8. Весть из деревни последней

А через два дня позвонила Лиза. Она вернулась и приглашала в гости сегодня же! Обязательно сегодня!

— Очень-очень важная новость! Приходите!

— А что такое? Ты взволнована, голос дрожит.

— Брат подруги приехал из командировки. В общем, приходите расскажем. Не телефонный разговор, — и повесила трубку.

«Не телефонный разговор!..» «Приходите, расскажем!»

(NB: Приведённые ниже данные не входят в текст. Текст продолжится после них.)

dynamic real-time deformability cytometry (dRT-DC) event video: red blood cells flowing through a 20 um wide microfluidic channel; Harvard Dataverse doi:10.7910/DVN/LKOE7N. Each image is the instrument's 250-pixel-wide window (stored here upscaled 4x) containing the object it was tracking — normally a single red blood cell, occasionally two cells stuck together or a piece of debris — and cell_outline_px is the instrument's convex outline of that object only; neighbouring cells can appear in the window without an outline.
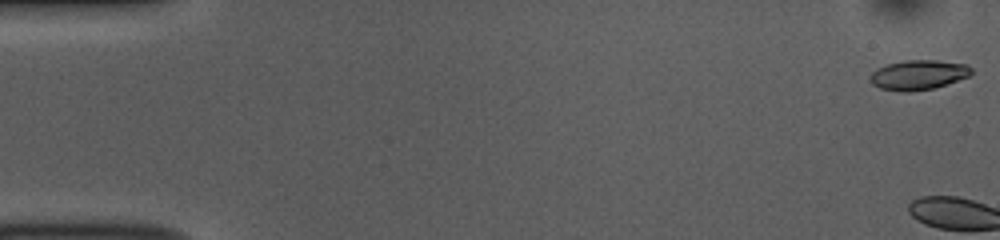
{"species": "common noctule bat (a hibernating species)", "species_latin": "Nyctalus noctula", "temperature_condition": "room temperature", "stored_images_in_passage": 3, "camera_frame_rate_fps": 3000, "um_per_image_px": 0.085, "animal": {"sex": "female", "body_mass_g": 10.0, "forearm_length_mm": 53.1}, "frame": {"image": 1, "passage_image": 1, "time_ms": 0.0, "image_size_px": [1000, 240], "cell_outline_px": [[972, 72], [968, 76], [932, 88], [908, 92], [904, 92], [880, 88], [872, 84], [872, 72], [876, 68], [888, 64], [904, 60], [936, 60], [968, 64], [972, 68]], "centroid_in_image_um": [78.06, 6.35], "position_along_channel_um": 6.9, "area_um2": 17.28}}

Ну, кажется, напрасно я старался — обучал Андрея галантному обхождению! «Брат подруги»! Гм!..

— Вот разгадка прохладного приема в Весьегонске, — сказал я. — Мужайся, Андрей, дружище! Видно, нашей Лизе поднадоела холостяцкая жизнь. Об этом нам и предстоит сегодня узнать. — И я добавил с наигранной бодростью (признаться, мне было обидно за Андрея): — Теперь все, что требуется от тебя: почаще улыбайся! Не подавай виду, не горбись — и улыбайся. Поздравления и букеты я беру на себя.

Мы пришли раньше этого «брата».

Лиза не пожелала вступать с нами ни в какие объяснения и убежала на кухню якобы надзирать за поставленным на примус чайником. Глаза у нее были почему-то заплаканы.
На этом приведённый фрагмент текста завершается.